Un jour — le premier de son apparition publique dans la synagogue de sa propre ville —, Jésus déclara la grande nouvelle : Le salut des hommes et leur libération sont là, aujourd’hui, pendant que vous entendez les propos du prophète Ésaïe. Jésus est leur réalité et leur accomplissement. Son commentaire sur le livre du prophète ouvrait l’année de grâce du Seigneur Dieu. En ce jour-là s’inaugurait une histoire nouvelle, une histoire qui transcende les dimensions politiques, économiques et culturelles de la vie. Car ces dimensions-là ne sont pas toute l’histoire réelle. Les glorieuses performances du passé, les tragédies et les sommes de détresse, la prospérité ou le sang versé, ne forment l’histoire véritable ni des vies individuelles ni des sociétés organisées.
L’histoire vraie débute avec la venue du Christ Jésus, et tout homme et toute société seront désormais confrontés à cet événement, qu’ils le veuillent ou non, qu’ils le sachent ou qu’ils l’ignorent. Toute décision et tout choix ne peuvent fonctionner que par rapport à elle : soit dans la lumière claire ou même vacillante de la foi, soit dans un refus absurde et tragique.
Désormais, tous les drames humains, toutes les tragédies réelles ne se jouent qu’à ce niveau. Suis-je donc personnellement prêt à accueillir l’an de grâce du Dieu et Seigneur de l’univers ou bien, bêtement, est-ce que je m’obstine à fuir en avant jusqu’à m’écraser contre le Rocher des âges? Ce serait alors l’échec fatal et ultime, non seulement un échec pour l’après, pour l’au-delà et pour l’éternité, mais encore pour mon ici et maintenant. L’histoire inaugurée par Jésus-Christ contient, contrôle et juge tout le reste; les vies individuelles comme tous les autres domaines : la vie sociale, la politique, l’économie, la culture…
La lecture faite par Jésus-Christ du texte du prophète de l’Ancien Testament concernait tout premièrement, bien entendu, la situation des juifs exilés quelque six siècles avant lui. Ils étaient, eux, les hommes au cœur brisé, les pauvres, les captifs et les opprimés. Jésus applique ces paroles à ses propres contemporains, et il n’y a aucune raison pour penser que nous ne serions pas aussi, dans notre condition présente, du nombre de ces mêmes pauvres et captifs.

┄┄┄┄┄┄

▸ **TRAVAIL DEMANDÉ**:
**A)** Recopiez le passage du texte qui commence à "Un jour — le" et se termine à "des sociétés organisées.".
**B)** D'après le texte, qui était d'abord concerné par le texte du prophète que Jésus a lu ?

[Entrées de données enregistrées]
┄┄┄┄┄┄

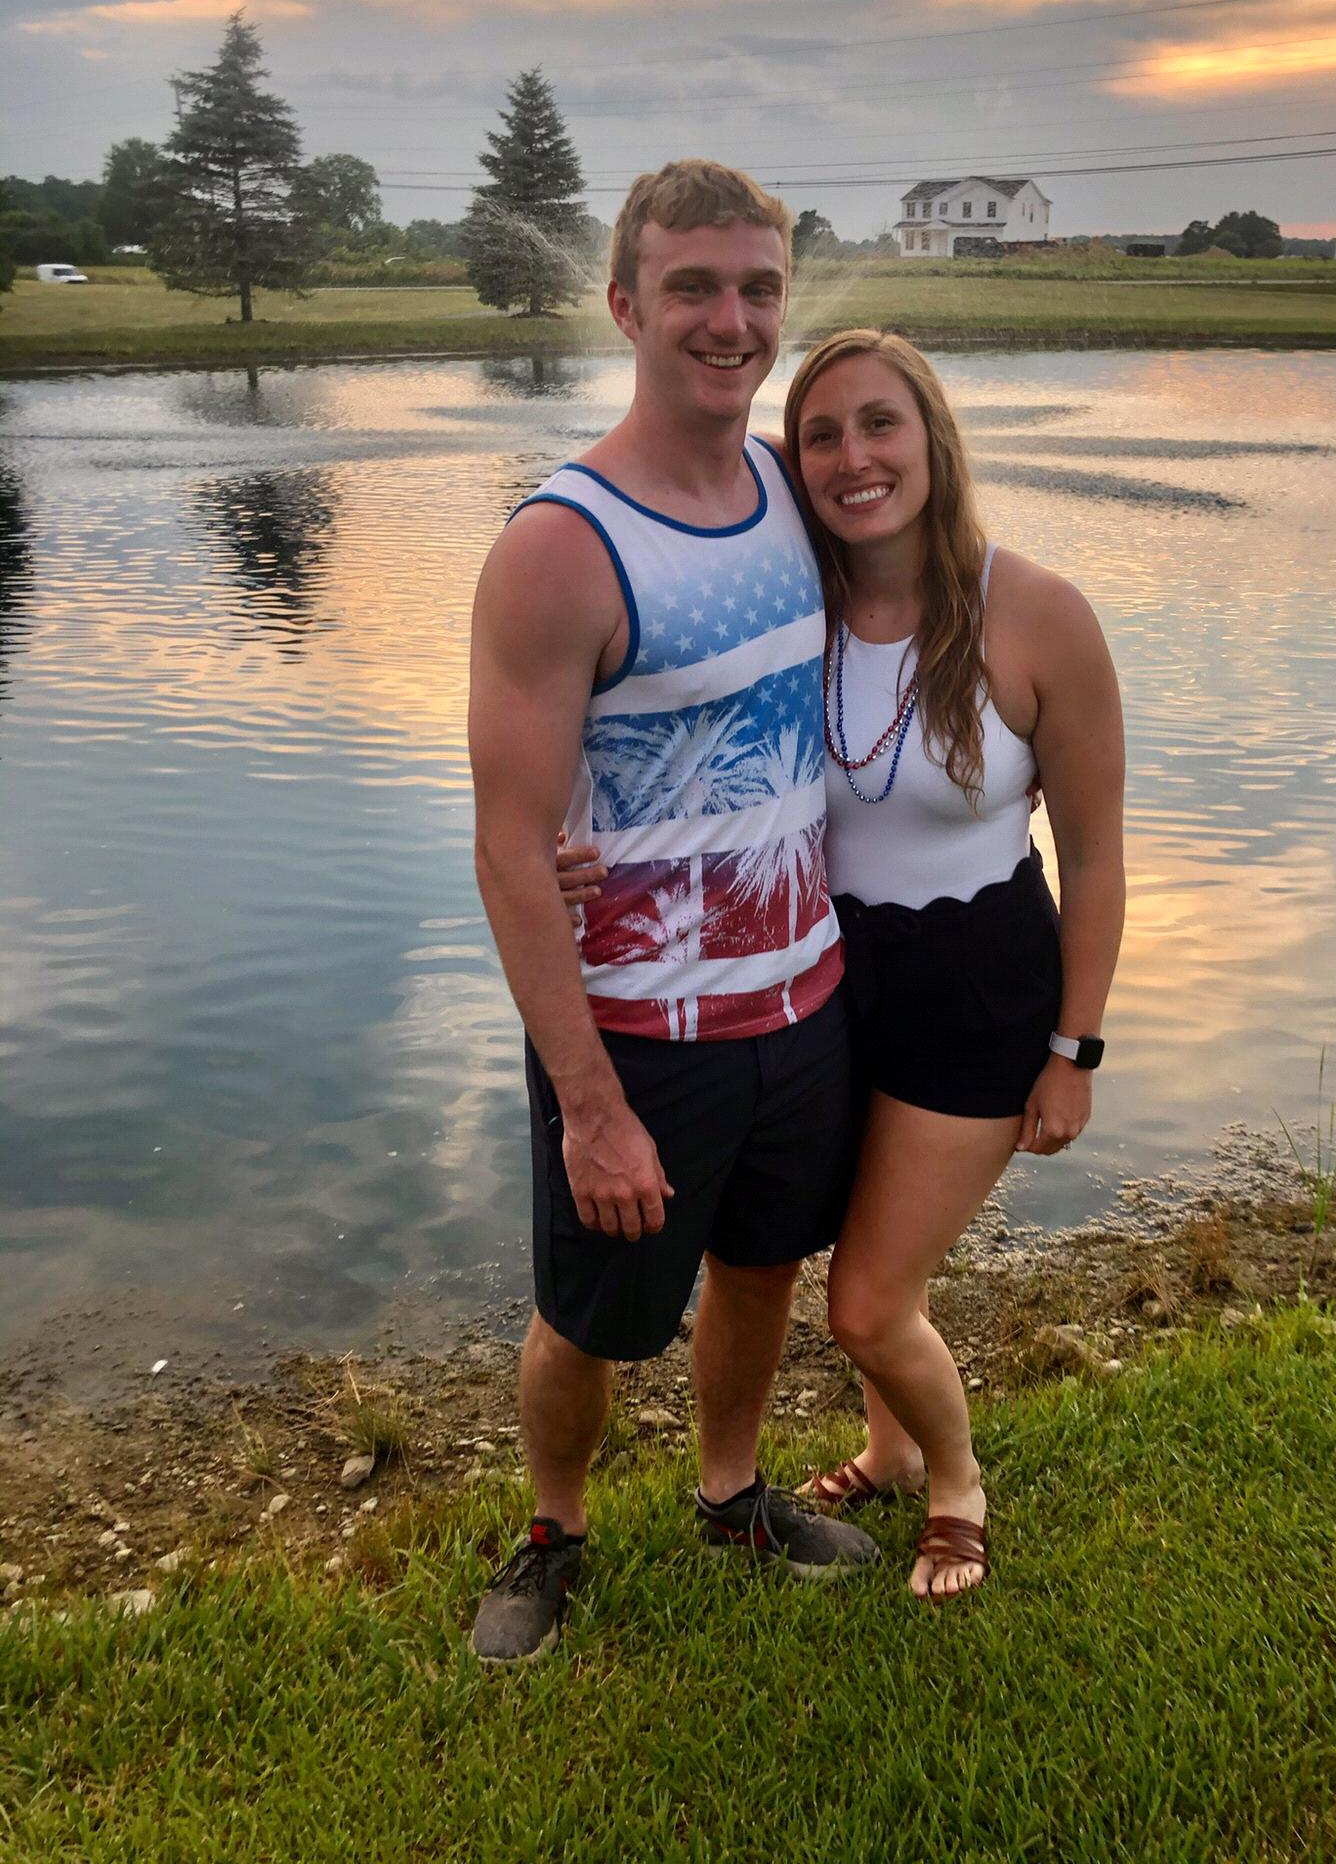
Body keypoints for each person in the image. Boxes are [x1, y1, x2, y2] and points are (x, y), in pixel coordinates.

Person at [563, 329, 1125, 1601]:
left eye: (881, 424)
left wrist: (1074, 1049)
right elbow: (658, 722)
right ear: (793, 459)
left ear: (933, 438)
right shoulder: (787, 601)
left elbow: (1096, 856)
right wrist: (566, 835)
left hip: (975, 988)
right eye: (820, 434)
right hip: (820, 969)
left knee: (867, 1301)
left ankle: (956, 1480)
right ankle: (885, 1447)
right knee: (842, 1251)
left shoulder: (1038, 613)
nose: (853, 457)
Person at [465, 162, 878, 1665]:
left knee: (763, 1270)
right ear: (626, 305)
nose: (731, 319)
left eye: (759, 288)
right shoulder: (561, 545)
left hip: (803, 998)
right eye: (693, 286)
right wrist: (589, 1108)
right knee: (590, 1316)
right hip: (637, 1032)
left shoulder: (790, 489)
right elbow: (509, 848)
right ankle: (552, 1529)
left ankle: (730, 1494)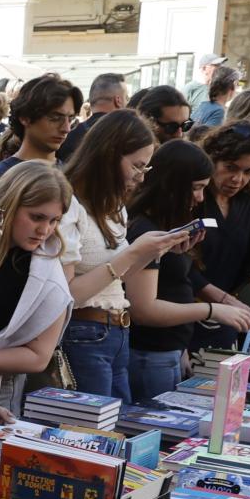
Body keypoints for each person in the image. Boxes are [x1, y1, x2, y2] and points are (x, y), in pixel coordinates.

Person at [56, 112, 178, 402]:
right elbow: (68, 295)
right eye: (137, 166)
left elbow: (116, 279)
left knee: (116, 430)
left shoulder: (114, 207)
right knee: (96, 434)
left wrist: (155, 252)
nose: (140, 176)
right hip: (83, 332)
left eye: (145, 168)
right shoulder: (68, 204)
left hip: (116, 332)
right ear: (109, 154)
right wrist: (135, 251)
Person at [125, 141, 246, 401]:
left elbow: (174, 284)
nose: (200, 198)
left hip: (166, 351)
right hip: (150, 354)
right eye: (196, 188)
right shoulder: (145, 230)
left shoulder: (162, 225)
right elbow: (144, 309)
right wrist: (211, 310)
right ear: (172, 185)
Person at [0, 162, 75, 416]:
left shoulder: (47, 274)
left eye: (54, 220)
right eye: (36, 217)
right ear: (9, 205)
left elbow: (38, 356)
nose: (44, 230)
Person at [193, 123, 250, 337]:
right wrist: (222, 299)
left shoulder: (247, 203)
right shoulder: (193, 199)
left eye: (249, 171)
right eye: (231, 167)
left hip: (228, 317)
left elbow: (247, 258)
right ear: (211, 160)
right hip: (187, 313)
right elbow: (176, 266)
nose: (238, 179)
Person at [0, 76, 80, 185]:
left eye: (71, 119)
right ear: (25, 117)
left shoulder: (73, 177)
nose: (66, 128)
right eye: (55, 117)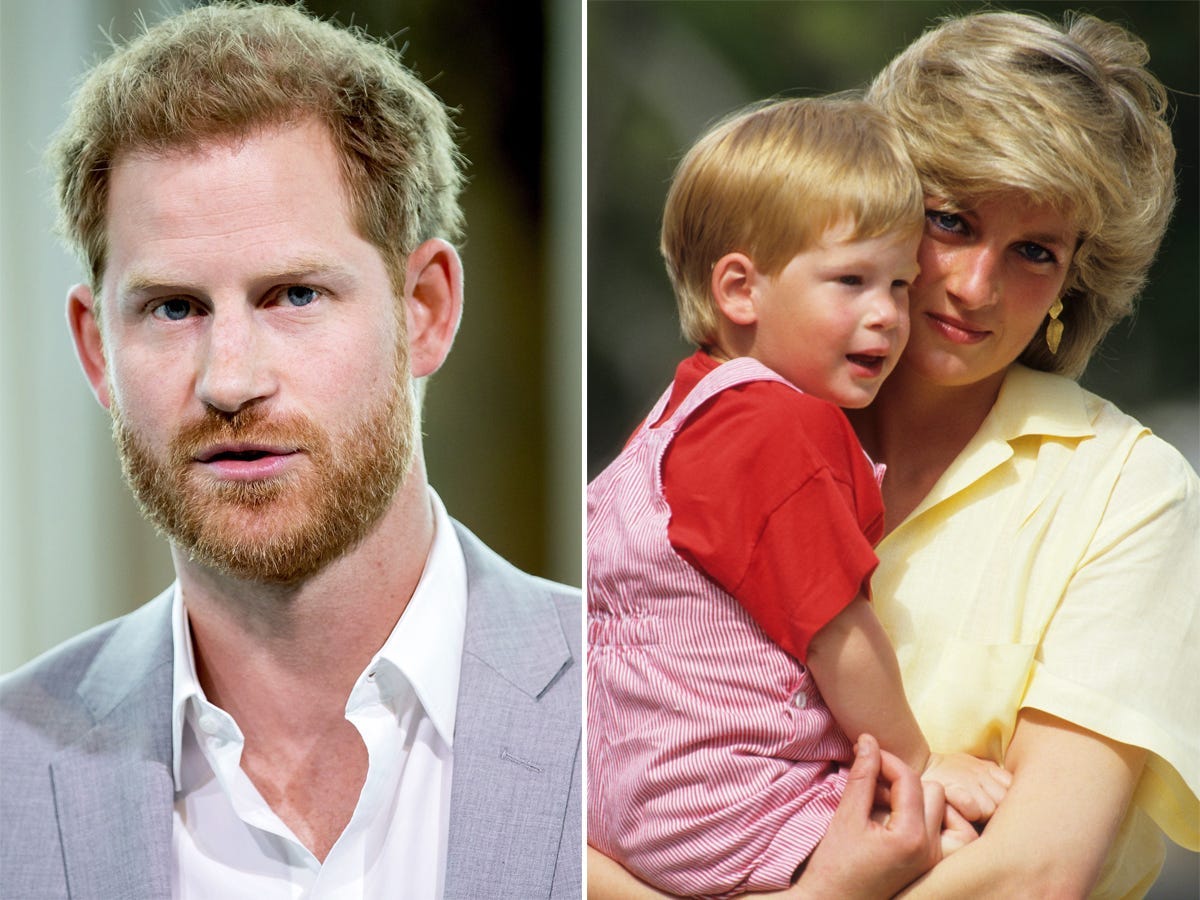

┄┄┄┄┄┄

▸ **RÉPONSES AUX EXERCICES**:
**A)**
Un jour — le premier de son apparition publique dans la synagogue de sa propre ville —, Jésus déclara la grande nouvelle : Le salut des hommes et leur libération sont là, aujourd’hui, pendant que vous entendez les propos du prophète Ésaïe. Jésus est leur réalité et leur accomplissement. Son commentaire sur le livre du prophète ouvrait l’année de grâce du Seigneur Dieu. En ce jour-là s’inaugurait une histoire nouvelle, une histoire qui transcende les dimensions politiques, économiques et culturelles de la vie. Car ces dimensions-là ne sont pas toute l’histoire réelle. Les glorieuses performances du passé, les tragédies et les sommes de détresse, la prospérité ou le sang versé, ne forment l’histoire véritable ni des vies individuelles ni des sociétés organisées.

**B)** Les juifs exilés quelque six siècles avant Jésus.